The Great Corn Debate

The Great Corn Debate

How many times have we heard many out there on social media that they “heard it from a friend’s friend who said that” or “my friend is a biologist and they said”. Many times these small quips can be misunderstood by the listener and it becomes scripture. With the speed of social media, many things can be taken out of context just by reading only a few lines or even just the headline. Just like listening we must read the entire story.

Is corn safe and nutritional to feed deer? The simple answer to the question is yes and no. Simple right? Corn can be a deer’s worst enemy and cause death if fed improperly. What do I mean by improperly? Deer are browsing animals and eat a wide variety of food sources. When a new food source is introduced to them it takes time for their stomachs to adjust (this also includes deer pellets). Introducing corn to a deer in the middle of winter when food sources become scarce will cause a hungry deer to over eat causing their stomachs to bloat and or they get what is called Acidosis. Both of these are very damaging to a deer and oftentimes cause their death.

Another misconception I want to touch on is that corn provides absolutely no nutritional value to deer. With what I have already talked about acidosis everyone gets a negative idea of what corn can do to a deer. If corn is used as described below it can also be beneficial as a supplemental feed. Corn is high in starch and is a good source of energy. Although corn has a poor mineral profile it does contain about 9% protein. Yes, this is a lower level of protein than what deer need on an average basis but is also good to remember that it’s an addition to what deer are already grazing on. If our wild deer only ate (like pen deer) the corn provided it would only give them a diet of less than 10% protein which will result in inferior animals and poor antler development. Deer need a daily diet of 12% to 16% protein for optimum development of bone and muscle.

If you’re going to use corn to feed deer you must always remember it must be a supplement and not a primary feed source.

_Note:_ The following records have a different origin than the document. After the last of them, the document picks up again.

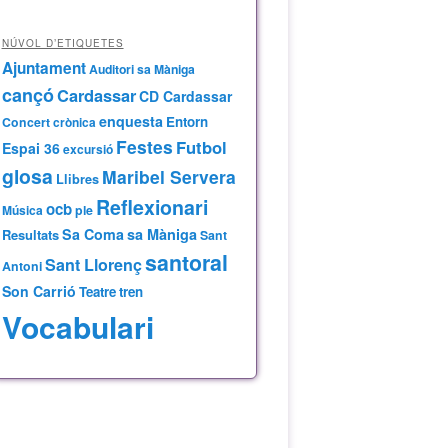
NÚVOL D’ETIQUETES
Ajuntament
Auditori sa Màniga
cançó
Cardassar
CD Cardassar
enquesta
Entorn
Concert
crònica
Festes
Futbol
Espai 36
excursió
glosa
Maribel Servera
Llibres
Reflexionari
ocb
Música
ple
Sa Coma
sa Màniga
Resultats
Sant
santoral
Sant Llorenç
Antoni
Son Carrió
Teatre
tren
Vocabulari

Acidosis can occur very quickly in a deer, many times within 24-72 hours of ingestion. Again this is why it is important to emphasize properly introducing deer to corn. The springtime frame is always the best time if you’re going to start supplementing a deer’s feed source with corn. Try not to use the bulk pile on the ground method at first when you start. Find yourself an inexpensive distribution broadcast feeder. Using this method it’s easier to control the use of corn and how much you use. When I start my feeder I always set them to two-second spins at a higher power for about 2-3 weeks. This has multiple benefits. It limits the amount of corn that you are broadcasting, the area distance it's broadcasting and at the same time, it saves on corn until they start consuming. Increase your broadcast times as you start to see an increase in traffic to your feeding site.

When do I stop feeding deer? We have always stopped feeding around mid-December. This time will vary depending on where you are from and the natural food sources available. For us, it’s a perfect time to stop because the deer will start to move to their normal winter grazing habits and this also helps reduce the chances that deer form a dependency on our feed sites. Another good rule of thumb we use is typically 2-3 weeks after the last corn fields in the area are cut. We stop the same way we started. We start to limit spin times on our broadcast feeders slowly weening the deer off of our provided food sources.